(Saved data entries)
%%

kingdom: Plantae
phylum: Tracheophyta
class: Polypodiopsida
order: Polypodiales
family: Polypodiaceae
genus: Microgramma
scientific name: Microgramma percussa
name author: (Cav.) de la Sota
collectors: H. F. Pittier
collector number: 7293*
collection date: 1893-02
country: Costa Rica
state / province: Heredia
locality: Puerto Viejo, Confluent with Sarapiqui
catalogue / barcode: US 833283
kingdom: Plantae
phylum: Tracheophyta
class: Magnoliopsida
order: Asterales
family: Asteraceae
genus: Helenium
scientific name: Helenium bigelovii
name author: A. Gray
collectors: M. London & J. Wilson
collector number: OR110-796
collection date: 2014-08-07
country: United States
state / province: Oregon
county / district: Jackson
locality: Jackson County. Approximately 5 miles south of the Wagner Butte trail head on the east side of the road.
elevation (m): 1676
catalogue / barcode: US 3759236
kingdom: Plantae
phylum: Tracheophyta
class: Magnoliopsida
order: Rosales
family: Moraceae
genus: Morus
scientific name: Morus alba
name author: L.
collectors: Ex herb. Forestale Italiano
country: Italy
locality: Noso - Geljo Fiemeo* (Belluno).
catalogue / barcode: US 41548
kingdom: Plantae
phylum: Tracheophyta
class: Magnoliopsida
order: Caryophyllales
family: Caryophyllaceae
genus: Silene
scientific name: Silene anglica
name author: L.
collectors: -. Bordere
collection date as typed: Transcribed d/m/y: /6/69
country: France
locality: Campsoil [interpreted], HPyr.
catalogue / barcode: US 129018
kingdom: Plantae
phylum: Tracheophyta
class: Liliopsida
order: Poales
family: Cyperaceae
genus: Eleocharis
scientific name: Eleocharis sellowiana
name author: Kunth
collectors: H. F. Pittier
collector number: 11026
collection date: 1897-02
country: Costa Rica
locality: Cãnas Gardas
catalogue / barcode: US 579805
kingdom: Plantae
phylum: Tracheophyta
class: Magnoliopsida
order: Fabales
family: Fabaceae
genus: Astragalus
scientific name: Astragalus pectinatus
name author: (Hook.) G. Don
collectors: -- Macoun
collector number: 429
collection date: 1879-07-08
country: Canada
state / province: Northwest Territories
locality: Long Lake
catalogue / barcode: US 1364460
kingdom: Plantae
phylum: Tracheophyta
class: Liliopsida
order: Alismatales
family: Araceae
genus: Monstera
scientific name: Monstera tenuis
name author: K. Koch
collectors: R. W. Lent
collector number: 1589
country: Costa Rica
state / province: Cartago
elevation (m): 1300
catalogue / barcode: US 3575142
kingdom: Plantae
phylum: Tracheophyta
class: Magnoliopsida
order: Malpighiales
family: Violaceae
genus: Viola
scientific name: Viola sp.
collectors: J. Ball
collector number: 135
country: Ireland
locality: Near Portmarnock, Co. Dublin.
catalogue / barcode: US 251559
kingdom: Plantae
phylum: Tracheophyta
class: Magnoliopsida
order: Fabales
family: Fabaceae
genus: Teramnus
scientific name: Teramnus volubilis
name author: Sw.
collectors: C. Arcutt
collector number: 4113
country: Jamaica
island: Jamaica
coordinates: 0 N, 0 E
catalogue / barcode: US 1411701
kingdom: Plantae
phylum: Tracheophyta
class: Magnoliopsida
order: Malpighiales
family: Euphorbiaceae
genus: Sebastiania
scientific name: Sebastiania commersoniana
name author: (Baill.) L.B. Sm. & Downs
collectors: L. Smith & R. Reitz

%%

**PROBLEM REQUIREMENTS:** Copy every one of the lines above word for word, leaving nothing out.

**RESPONSE TO THIS EXERCISE:**
kingdom: Plantae
phylum: Tracheophyta
class: Polypodiopsida
order: Polypodiales
family: Polypodiaceae
genus: Microgramma
scientific name: Microgramma percussa
name author: (Cav.) de la Sota
collectors: H. F. Pittier
collector number: 7293*
collection date: 1893-02
country: Costa Rica
state / province: Heredia
locality: Puerto Viejo, Confluent with Sarapiqui
catalogue / barcode: US 833283
kingdom: Plantae
phylum: Tracheophyta
class: Magnoliopsida
order: Asterales
family: Asteraceae
genus: Helenium
scientific name: Helenium bigelovii
name author: A. Gray
collectors: M. London & J. Wilson
collector number: OR110-796
collection date: 2014-08-07
country: United States
state / province: Oregon
county / district: Jackson
locality: Jackson County. Approximately 5 miles south of the Wagner Butte trail head on the east side of the road.
elevation (m): 1676
catalogue / barcode: US 3759236
kingdom: Plantae
phylum: Tracheophyta
class: Magnoliopsida
order: Rosales
family: Moraceae
genus: Morus
scientific name: Morus alba
name author: L.
collectors: Ex herb. Forestale Italiano
country: Italy
locality: Noso - Geljo Fiemeo* (Belluno).
catalogue / barcode: US 41548
kingdom: Plantae
phylum: Tracheophyta
class: Magnoliopsida
order: Caryophyllales
family: Caryophyllaceae
genus: Silene
scientific name: Silene anglica
name author: L.
collectors: -. Bordere
collection date as typed: Transcribed d/m/y: /6/69
country: France
locality: Campsoil [interpreted], HPyr.
catalogue / barcode: US 129018
kingdom: Plantae
phylum: Tracheophyta
class: Liliopsida
order: Poales
family: Cyperaceae
genus: Eleocharis
scientific name: Eleocharis sellowiana
name author: Kunth
collectors: H. F. Pittier
collector number: 11026
collection date: 1897-02
country: Costa Rica
locality: Cãnas Gardas
catalogue / barcode: US 579805
kingdom: Plantae
phylum: Tracheophyta
class: Magnoliopsida
order: Fabales
family: Fabaceae
genus: Astragalus
scientific name: Astragalus pectinatus
name author: (Hook.) G. Don
collectors: -- Macoun
collector number: 429
collection date: 1879-07-08
country: Canada
state / province: Northwest Territories
locality: Long Lake
catalogue / barcode: US 1364460
kingdom: Plantae
phylum: Tracheophyta
class: Liliopsida
order: Alismatales
family: Araceae
genus: Monstera
scientific name: Monstera tenuis
name author: K. Koch
collectors: R. W. Lent
collector number: 1589
country: Costa Rica
state / province: Cartago
elevation (m): 1300
catalogue / barcode: US 3575142
kingdom: Plantae
phylum: Tracheophyta
class: Magnoliopsida
order: Malpighiales
family: Violaceae
genus: Viola
scientific name: Viola sp.
collectors: J. Ball
collector number: 135
country: Ireland
locality: Near Portmarnock, Co. Dublin.
catalogue / barcode: US 251559
kingdom: Plantae
phylum: Tracheophyta
class: Magnoliopsida
order: Fabales
family: Fabaceae
genus: Teramnus
scientific name: Teramnus volubilis
name author: Sw.
collectors: C. Arcutt
collector number: 4113
country: Jamaica
island: Jamaica
coordinates: 0 N, 0 E
catalogue / barcode: US 1411701
kingdom: Plantae
phylum: Tracheophyta
class: Magnoliopsida
order: Malpighiales
family: Euphorbiaceae
genus: Sebastiania
scientific name: Sebastiania commersoniana
name author: (Baill.) L.B. Sm. & Downs
collectors: L. Smith & R. Reitz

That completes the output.